While it may not be desirable for the default transformer to convert
more Markdown nodes to DocTree
nodes, it would be possible to
for there to be additional transformers that a client may choose to
use that are adequate and sufficient for their needs. This would primarily
be for applications other than javadoc
, that want to do custom processing
of documentation comments.
Using /**...*/
Comments
The somewhat more interesting alternative to consider is to parse Markdown
in the existing form of /**...*/
comments instead of or in addition to
introducing the use of ///
comments. While Markdown allows the use of
embedded HTML, Markdown and HTML are different languages with different
syntax rules. In HTML, whitespace is only significant as literal text in
a <pre>
element, whereas in Markdown, vertical whitespace may indicate
a paragraph break, leading horizontal whitespace may indicate an indented
code block or a nested list, and trailing whitespace may indicate a hard
line break, equivalent to <br>
in HTML. Additionally, there are numerous
examples in the JDK code of square brackets being used in narrative text
and so at risk of being interpreted as a link to a program element
(for example, The information is returned as a two-dimensional array (array[x][y])
).
Configurable comment styles
While it would be possible to build a way to configure a system that accept some
/** ... */
documentation comments in Markdown format and others in HTML format,
it is not clear that such a mechanism would have any significant advantage over
the more overt use of ///
comments for comments in Markdown format and the
continued use of /** ... */
for comments in HTML format.
Risks and Assumptions
Because the implementation employs a third-party library, commonmark-java, to transform Markdown to HTML, if external support for the library is dropped, we will have to maintain a fork of the library for use in our tools or find an equivalent alternative.

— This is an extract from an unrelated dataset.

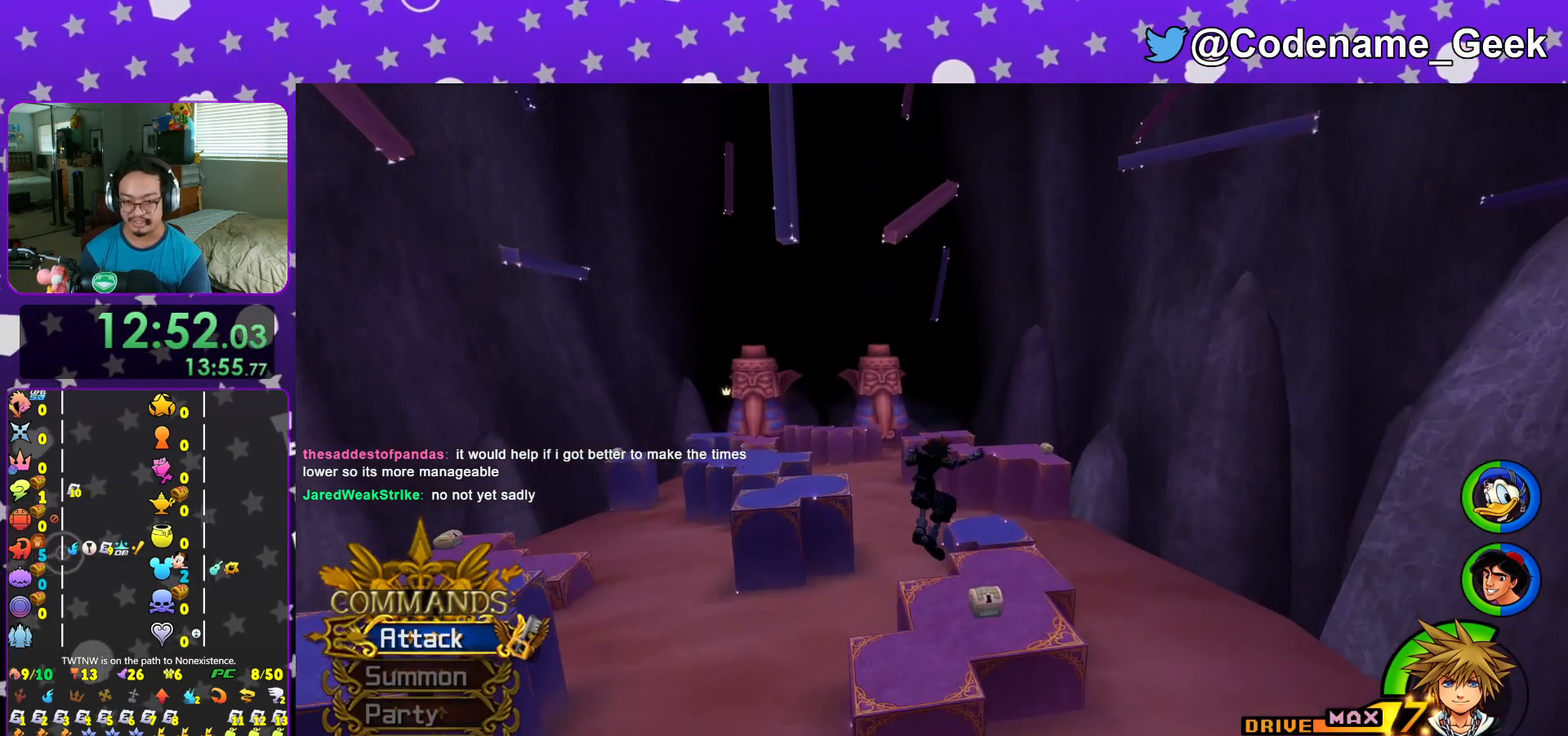
{"buttons": [], "left_stick": "up-right", "right_stick": "center", "events": [[33, "L1", "down"], [100, "L1", "up"], [100, "right_stick", "down-left"], [167, "right_stick", "center"], [334, "right_stick", "left"], [451, "right_stick", "center"]]}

An additional risk is that of an increased presence of errors in
generated API specifications, because of the reduced ability to
check for bad code, and because authors sometimes omit to check
the generated form of their documentation. (JBS reports there have
been over forty issues in JDK containing the words "bad" or "malformed"
"HTML" in their Summary description, with over ten in the main core-libs
area.
Many involve mismatched tags that render the page effectively unusable.
And all of which, presumably, were not detected up front by the authors or
their reviewers.)
Dependencies
The primary dependency is on the chosen third-party library. There are no JDK features that are dependent on this work at this time.